Things happen, if shutting down one UPS caused this sort of chaos, the system was badly designed (and never tested)

David Lang

RBM said...

I kinda call BS here. Shouldn't the data centers have real-time failover. There is software for Enterprise companies that mimics every transaction to a duplicate data center off-site. I've seen it in practice. BA was cheap and paid for it.

Unknown said...

doing real-time failover between datacenters is HARD, it's not just 'buy this software and install it', and there are very real performance costs to worry about (including speed-of-light limitations for how fast the signals can get from datacenter to datacenter)

The vast majority of Enterprises don't replicate every transaction individually, they rely on periodic copies of larger chunks of data (hourly jobs that replicate everything that took place in that hour for example)

And like all backups, such systems need to be tested periodically (and I've known companies that have been around for many years, one nearing two decades, who have never had a real successful test, whatever they claim to the auditors)

It is the airline's fault, not the contractor's, but don't fall into the trap of assuming that this was a trivial thing for them to have done right.

David Lang

Rick T said...

Proper Business Continuity (BC) requires a local data center (which they had) but also 100% duplicate hardware maintained as a functional mirror so the outside world never knows which set of computers are running at any time. Properly done the 2nd site should have taken over production immediately allowing proper time and analysis before just cranking the main circuit breaker closed at the failed site without allowing for surge loads and damage.

As David said, this is HARD and a very expensive insurance policy. BA rolled the dice and came up short. There will be a lot of hard questions at the next board meeting.

Unknown said...

Very few companies have business continuity plans that make a datacenter failover transparent. That is incredibly expensive to do.

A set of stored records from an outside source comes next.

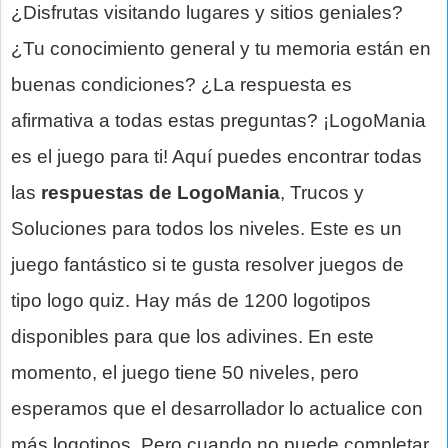
¿Disfrutas visitando lugares y sitios geniales?
¿Tu conocimiento general y tu memoria están en
buenas condiciones? ¿La respuesta es
afirmativa a todas estas preguntas? ¡LogoMania
es el juego para ti! Aquí puedes encontrar todas
las
respuestas de LogoMania
, Trucos y
Soluciones para todos los niveles. Este es un
juego fantástico si te gusta resolver juegos de
tipo logo quiz. Hay más de 1200 logotipos
disponibles para que los adivines. En este
momento, el juego tiene 50 niveles, pero
esperamos que el desarrollador lo actualice con
más logotipos. Pero cuando no puede completar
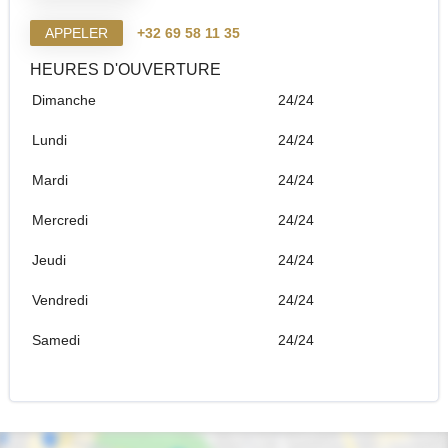
APPELER
+32 69 58 11 35
HEURES D'OUVERTURE
Dimanche
24/24
Lundi
24/24
Mardi
24/24
Mercredi
24/24
Jeudi
24/24
Vendredi
24/24
Samedi
24/24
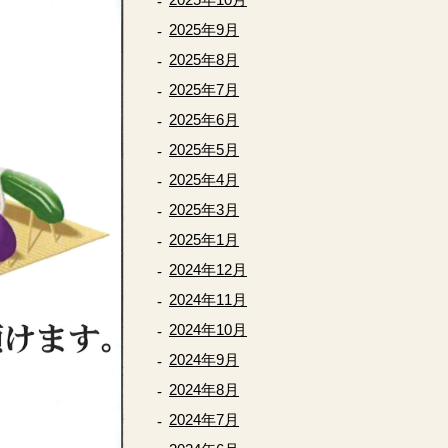
2025年9月
2025年8月
2025年7月
2025年6月
2025年5月
2025年4月
2025年3月
2025年1月
2024年12月
2024年11月
2024年10月
2024年9月
2024年8月
2024年7月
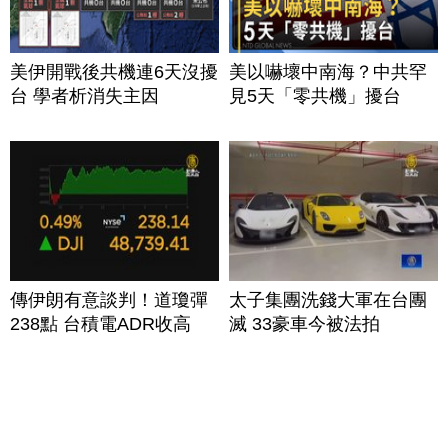
美伊開戰後共機連6天沒擾
美以嚇壞中南海？中共罕
台 學者析消失主因
見5天「零共機」擾台
傳伊朗有意談判！道瓊彈
太子集團洗錢大軍在台團
238點 台積電ADR收高
滅 33豪車今被法拍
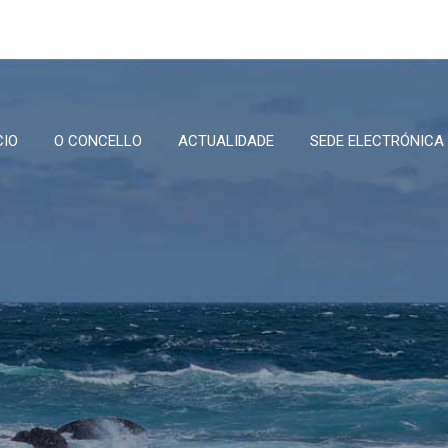
CIO
O CONCELLO
ACTUALIDADE
SEDE ELECTRÓNICA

Like all risk management, it's a matter of cost/benefit analysis. It costs X to be able to be up and running again in 48 hours, 2X to be up and running in 24 hours, 4X to be up and running in 12 hours.

most companies don't have duplicate hardware, they have some sort of degraded capability that they can get up. With "modern" "cloud computing", you are lucky to have companies mirror their data to another datacenter, and in a disaster they plan to create their entire setup from scratch in a new datacenter on virtual machines.

In theory, this is trivial to do. In practice this is much harder to do and the vast majority of companies that try it end up failing when they try to use it and end up taking FAR longer to get back up and running if they need it.

We've even seen Amazon have problems when there is a datacenter outage, and they are in the top 1% of capabilities in this area.